Oregon Catholics should not forget the creeping dangers and violations of physician-assisted suicide. Our first-in-the-nation 1994 law changed medicine, put pressure on the old and sick, and cheapened the value of life overall. Now activists want to expand its reach.

The truth is, suicide was never illegal; what the Oregon law really did was protect doctors who provide deadly overdoses to patients. Beside violating doctors’ ancient oath to “do no harm,” the law has made a small group of physicians into “vending machines” in the memorable phrase of Catholic doctor Dr. Bill Toffler. Statistics show that the average physician who dispenses a lethal prescription has known the patient only about three months. Such practitioners should instead do psychological evaluations, discovering why patients want to give up their last days on the planet. Dr. Toffler is right to say that compassion is sorely lacking in health workers who would help kill patients rather than enter into their fears and suffering with them.

Pain is low in the list of factors for those who ask to die. Top reasons included a feared loss of autonomy, despair at missing favored activities and the feeling of being a burden. Clearly, our law has made it seem the only good life is one lived by the vibrant and healthy.
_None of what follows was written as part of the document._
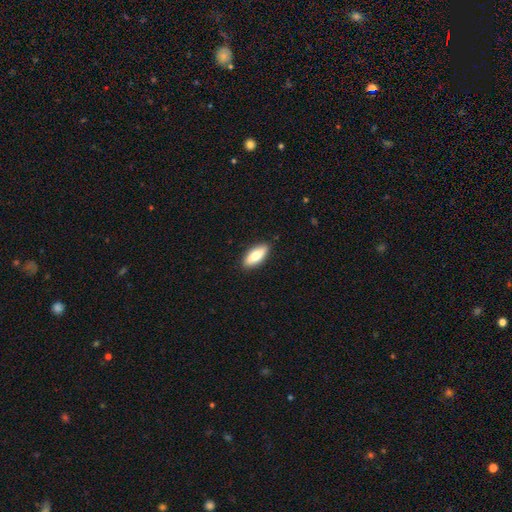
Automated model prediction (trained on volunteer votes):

No wonder disability rights groups have fought assisted suicide for decades. And think of your aging parents and grandparents who, with this law on the books, surely must sense that young Oregonians would prefer they get out of the way. Vulnerable life is on the chopping block.

Even more so now. The Oregon Legislature last year nixed the 15-day waiting period for getting assisted- suicide drugs. Now someone can kill themselves on a whim. Even more frightening, the Oregon House passed a bill that would have allowed lethal injection. That dangerous proposal moved no further last year, but it will be back. In the Netherlands, Belgium and even Canada, patients can die by another’s hand, opening the door to all kinds of abuse. In all three of those countries, doctors have killed people who asked only because they were suffering from depression. What’s next?